Trafficking of women for labour or sexual exploitation is increasing alarmingly. Young girls trafficked to China or Cambodia frequently have ther passports confiscated and are treated as slaves. One young girl in China was reportedly raped by 47 men on her first night of captivity.
Gender discrimination, according to the VCHR/FIDH’s findings, is perpetuated in Vietnam by government policies and practices. In the sole textbooks used in Vietnam’s schools, women are stereotyped as home-makers or market vendors, with men as doctors and engineers. Prostitutes or women infected with HIV/AIDs are stigmatized as perpetrators of “social evils” and placed under the charge of the government’s “Department of Social Evils” and “Social Evils Police Prevention squads.” Vietnam’s “2-child policy”, abandonned in theory but active in practice, has resulted in widespread abortions because of ‘son preference”, and because of the lack of contraception advice for unmarried couples, abortion has become the principal form of “family planning”. Vietnam has one of the highest abortion rates in the world, with over 40% of pregnancies ending in abortion.
Mr.
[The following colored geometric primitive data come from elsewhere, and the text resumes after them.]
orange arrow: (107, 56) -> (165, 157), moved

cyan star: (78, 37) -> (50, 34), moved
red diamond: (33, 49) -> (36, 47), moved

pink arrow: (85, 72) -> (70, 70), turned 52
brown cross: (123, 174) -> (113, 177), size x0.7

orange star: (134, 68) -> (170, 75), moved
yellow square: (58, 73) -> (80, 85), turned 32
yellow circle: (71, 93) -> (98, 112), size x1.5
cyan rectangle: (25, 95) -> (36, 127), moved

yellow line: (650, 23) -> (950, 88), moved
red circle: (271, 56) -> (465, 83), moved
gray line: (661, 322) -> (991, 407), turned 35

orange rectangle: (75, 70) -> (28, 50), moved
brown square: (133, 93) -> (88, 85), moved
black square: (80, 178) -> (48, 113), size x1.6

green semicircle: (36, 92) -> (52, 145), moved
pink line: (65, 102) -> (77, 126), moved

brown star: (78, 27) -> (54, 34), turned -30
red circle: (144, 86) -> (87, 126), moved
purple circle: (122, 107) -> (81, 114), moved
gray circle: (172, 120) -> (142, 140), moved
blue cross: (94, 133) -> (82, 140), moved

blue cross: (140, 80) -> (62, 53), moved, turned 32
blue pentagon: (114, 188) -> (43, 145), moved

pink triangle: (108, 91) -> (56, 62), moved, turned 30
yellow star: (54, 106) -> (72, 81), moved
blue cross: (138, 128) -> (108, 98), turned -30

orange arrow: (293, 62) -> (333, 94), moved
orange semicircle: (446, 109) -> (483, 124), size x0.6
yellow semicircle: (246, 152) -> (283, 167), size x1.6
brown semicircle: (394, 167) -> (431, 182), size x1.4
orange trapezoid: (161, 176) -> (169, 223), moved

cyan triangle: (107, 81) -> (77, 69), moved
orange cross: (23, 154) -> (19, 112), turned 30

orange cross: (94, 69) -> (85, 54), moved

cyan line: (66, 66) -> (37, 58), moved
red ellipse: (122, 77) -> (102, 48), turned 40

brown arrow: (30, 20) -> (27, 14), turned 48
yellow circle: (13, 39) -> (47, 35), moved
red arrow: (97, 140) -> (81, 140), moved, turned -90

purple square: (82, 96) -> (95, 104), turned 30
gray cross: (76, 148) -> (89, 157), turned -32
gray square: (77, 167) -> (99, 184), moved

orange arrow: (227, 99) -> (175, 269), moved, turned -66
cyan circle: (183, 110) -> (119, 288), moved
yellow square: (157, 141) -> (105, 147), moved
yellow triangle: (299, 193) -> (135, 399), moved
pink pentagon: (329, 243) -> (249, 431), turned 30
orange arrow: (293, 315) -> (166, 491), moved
Vo Van Ai concluded by calling on Vietnam to “initiate political reforms” and “create a climate of diversity and political pluralism so that all women may participate in the process of social, economic, intellectual and political development”. Amongst specific 25 recommendations, the VCHR/FIDH report called on Vietnam to authorize the establishment of independent women’s NGOs and civil society movements, a free press and free trade unions. Such institutions would provide “safety nets” to expose discriminatory practices and provide alternative mechanisms to protect women’s rights, said Mr Ai.